The color of time

Stillness 6-18: I’ve always taken for granted my synesthesia. Synesthesia, typically regarded as a neurological disorder, is a condition that enables us to experience a sense, like sight, through the lens of another, like sound. The Ancient Greek root of the word means to “perceive together.” It might happen when we hear someone’s name and taste vanilla. Or we see a musical instrument and we sense cold or heat. We might hold a stone and hear a sound. Many artists, including Vincent Van Gogh, were synesthetes (Van Gogh describes hearing a musical note and seeing it as a color). The composer Messiaen, who was also a colored-hearing synesthete, describes seeing moving colors when he heard music and in his teaching he actually notated colors.

Growing up, I saw words as colors. When I heard the word “Thursday,” it showed up as a sort of dusty orange. When I heard the word for a number, like two, I saw a cheerful fire-engine red. As a writer, this made writing similes and creating metaphors easy. Don’t names of people always show up with a shimmering sort of color around them?

Although it’s considered a sort of neurological disorder or aberration, it seems to me that synesthesia is more like extra-sensory perception. I also see it as a tremendous gift, and especially beautiful since it is a gift we can all cultivate. Hearing what we see, touching what we hear, smelling a color, or tasting a word takes us into a whole new vibration of experience. Practicing interweaving and creating unusual correspondences between our senses expands our imagination and opens our heart to a world beyond our purely physical one. It deepens and enlivens all our experiences.

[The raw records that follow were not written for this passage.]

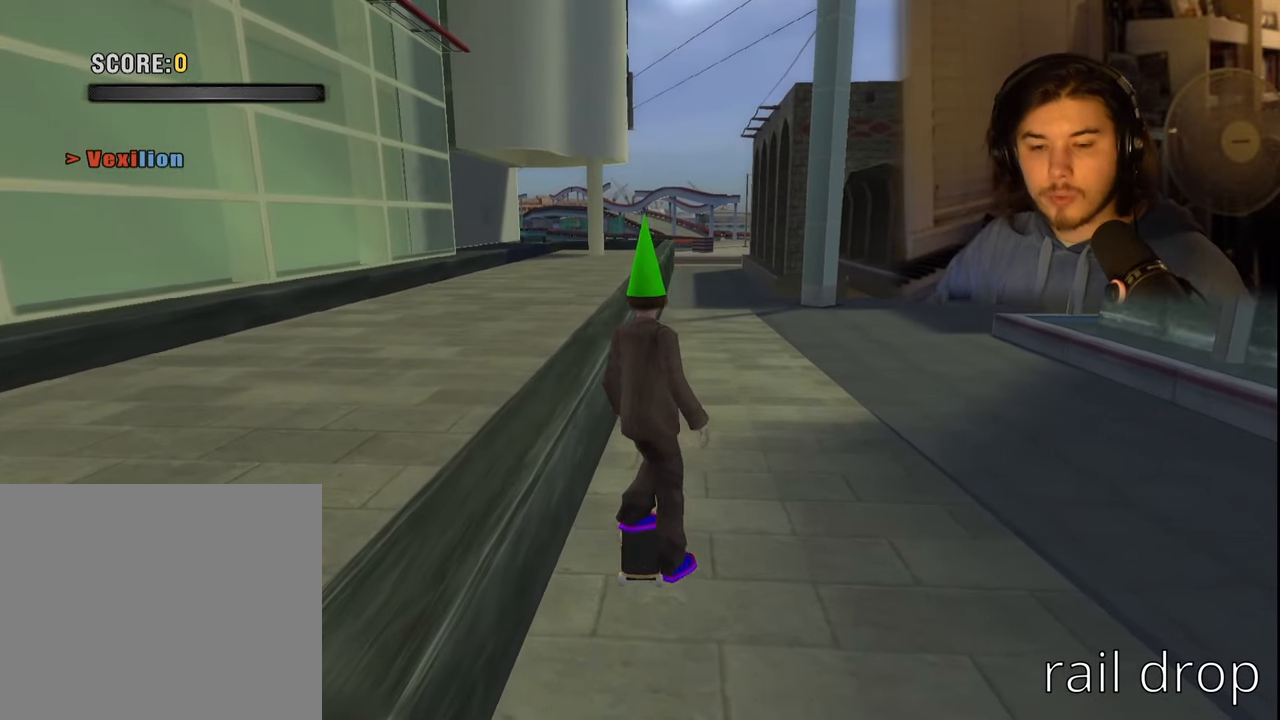
{"buttons": ["DPAD_DOWN"], "left_stick": "center", "right_stick": "center", "events": [[383, "DPAD_DOWN", "down"]]}
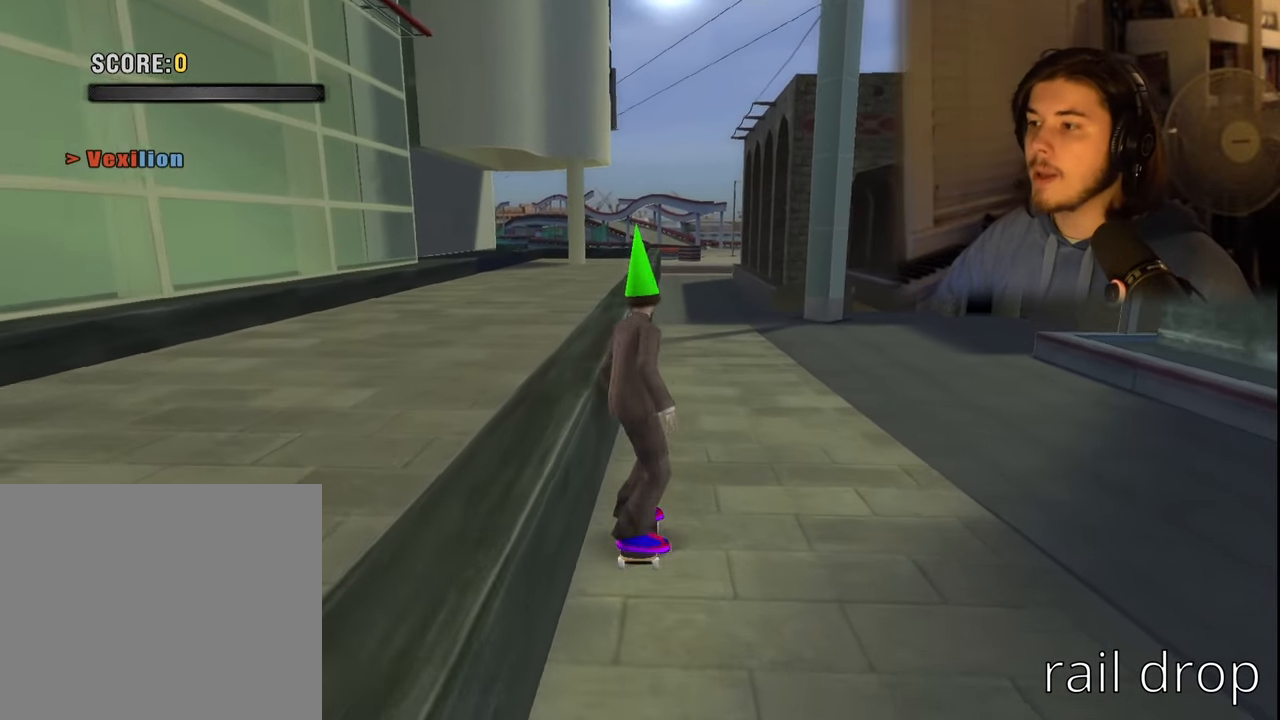
{"buttons": ["DPAD_DOWN"], "left_stick": "center", "right_stick": "center", "events": []}
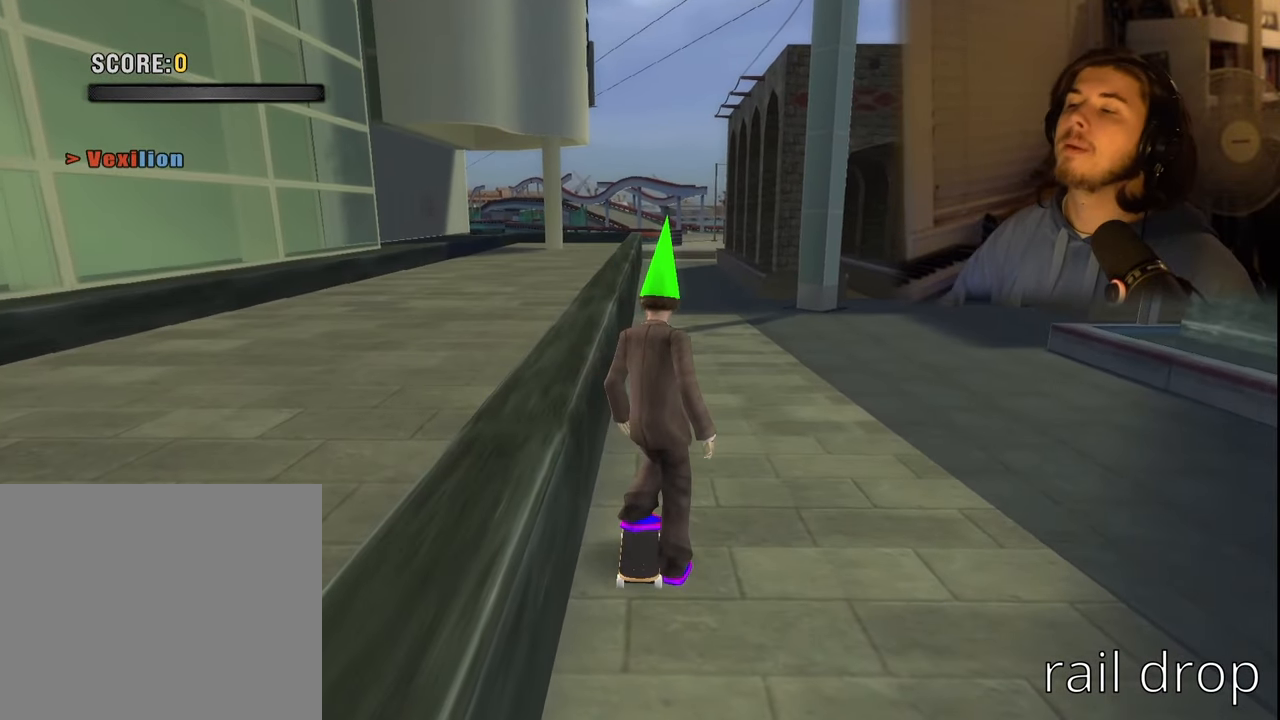
{"buttons": ["DPAD_DOWN"], "left_stick": "center", "right_stick": "center", "events": []}
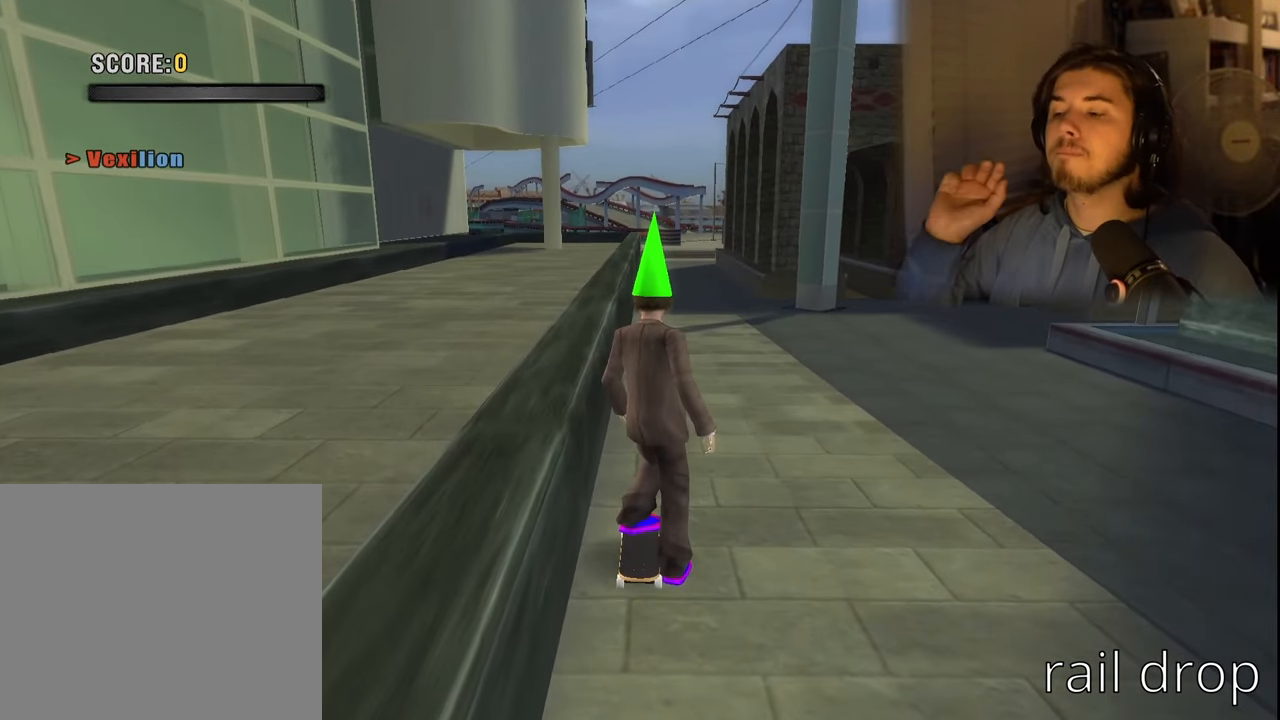
{"buttons": ["DPAD_DOWN"], "left_stick": "center", "right_stick": "center", "events": []}
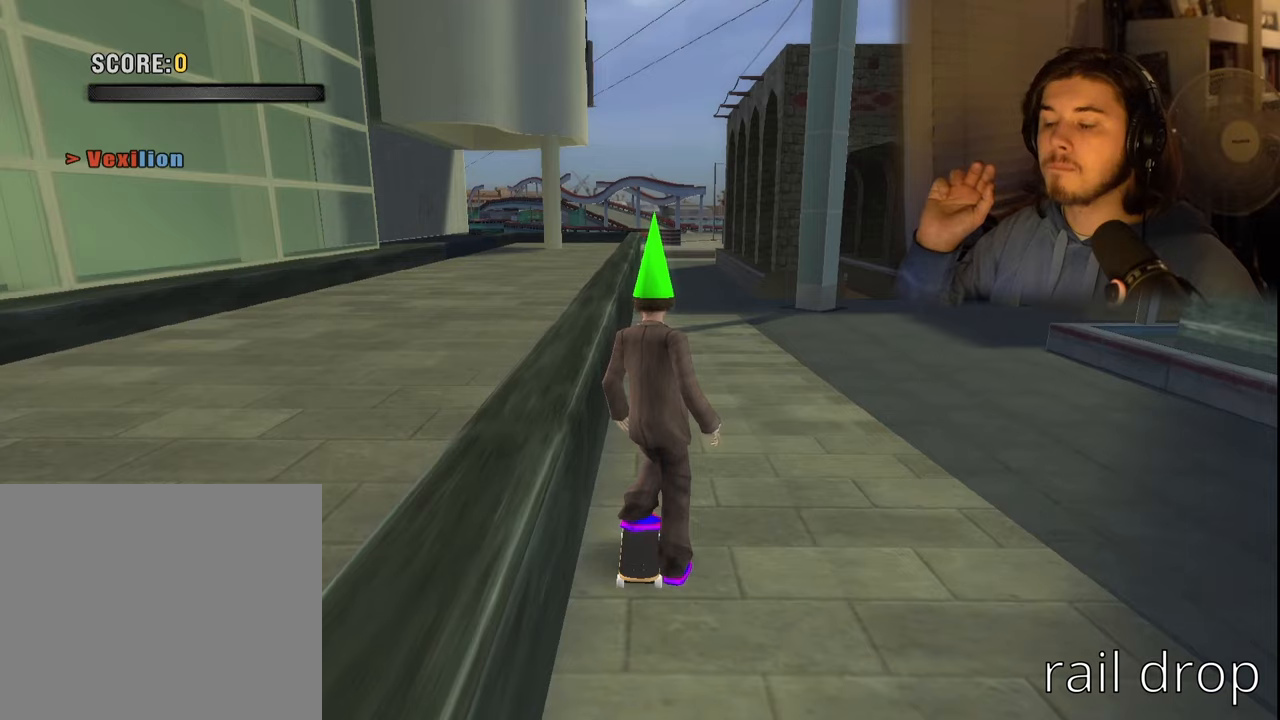
{"buttons": ["DPAD_DOWN"], "left_stick": "center", "right_stick": "center", "events": []}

Here’s a practice with which to begin: start by noticing the time and correlate it with a color. What does two p.m. feel like? What about eight o’clock? It may feel forced at first, but after a while it will become more natural.

Then don’t limit yourself to colors. Play the metaphor game: If eleven o’clock were a taste, what would it taste like? If five o’clock were a touch, how would it feel? What does noon smell like? What is the shape of going to bed? If you touched a note of music how would it feel? If you tasted the flight of a bird, how would it taste? When you see a friend in your mind’s eye, what color are they? If you’re stuck, make it up. Surround them with a color. The more you activate your ability to combine your senses, the more natural it becomes in your daily life.

And, if you’re interested in exploring the realm of spirit, particularly mediumship and understanding what happens when we die, as I am, this practice is even more useful. When we die, we don’t have a brain or a body, but we do have Awareness and a continued sentient consciousness. The more we develop and transform the realm of our senses, the more natural that transition becomes. We can even learn to experience that Awareness while we are physically alive, which is what we do when we connect with people who have died. Everyone can do this—it just takes intention and practice.

Whatever you use it for, practice of intermingling and transforming the seeming limitations of your senses to be tremendously healing and freeing. Expand your awareness beyond your senses and their correlation to your brain. If you don’t, you’ll be stuck where you are, which is in a physical, constraining container. But your imagination is as limitless and unconstrained as you allow it to be! Practicing your innate synesthesia is a way not just to open yourself to spirit, but to remember who you really are: imaginative and free, beyond thinking, beyond analyzing, and even beyond physical sensation.